The charter which Sir Ferdinando Gorges received from King Charles I in 1639 gave to the Lord Proprietor of the Province of Maine alsmost regal powers, in both political and ecclesiastical administration. This authority the sturdy royalist and ardent churchman proposed to use, for making his colony a center of royal and prelatical power in Puritan New England. His ambitious designs extended even to the supression of Puritanism in all the New England colonies. Nothing could have been further from his purpose, than the organization of a church of the Pilgrim faith and order in the settlement of Agamenticus, which he soon organized as the first city in America, giving it the name of Gorgeana. This city was designed by its founder to become the political and ecclesiastical capital of the province. But it came to pass that in 1652 the Massachusetts Bay Colony asserted its authority over the Province of Maine, and Puritan influence was soon dominant, the city of Gorgeana becoming the town of York. Previous to this event, Puritan divines had labored at times among the people, and the name of the pious and learned Mr. Thompson has come down to us, as one held in high esteem.
In 1649, after the death of Gorges, a Generall Courte was held in Gorgeana. A prominent member of this court was Edward Rishworth, a son-in-law of the Rev. John Wheelock, the Antinomian leader who was banished from Massachusetts in 1637 and fled with his followers to the northern wilderness, where he founded the town of Exeter, N.H. Forced to leave Exeter, the exiles made the first settlement of Wells, in the Province of Maine. From thence Wheelock, recanting, returned to Massachusetts, and Rishworth took up his abode in Gorgeana, which he represented in the above council. One act of this body decreed that, "all who are out of a Church way and be orthodox in judgement and not scandalous in life, shall have full liberty to gather themselves into a Church estate...and every Church hath Frie liberty of election and ordination of all her officers, provided they be able, pious, and orthodox." The passage of this act would seem to imply the proposed organization of a Congregational church. It seems probable that Rishworth, having obtained the enactment of this decree for the purpose, effected the organization of a Congregational church not long after 1649. He was very prominent in the community affairs. He was later chairman of the committee acting in behalf of the church, in calling a council to ordain the first minister. Such evidence as we possess seems to indicate Edward Rishworth as the man to whose influence the first organization of the church was most largely due.

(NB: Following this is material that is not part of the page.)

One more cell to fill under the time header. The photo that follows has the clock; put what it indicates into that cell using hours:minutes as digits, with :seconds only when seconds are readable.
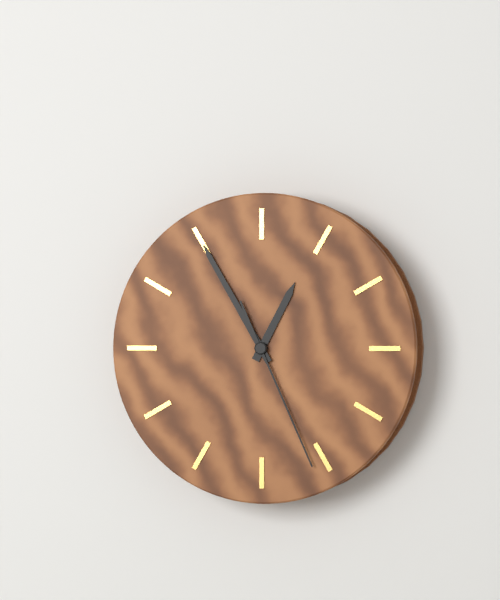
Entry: 12:55:26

This early organization evidently failed to maintain a very effective life, until Mr. Dummer came into the field as a leader in 1662, six years after his graduation from Harvard. The building of a new meeting-house in 1667 indicates pretty conclusively that Mr. Dummer's efforts had brought the organization up to an active condition at that time. Existing records of the First Church of Rowley, Mass., under date of September 12, 1671, include a statement of Mr. Dummer's refusal to become co-pastor of that church, because the needs of the York people and their love for him constrained him to remain with them. This situation implies a considerable period of service before 1671.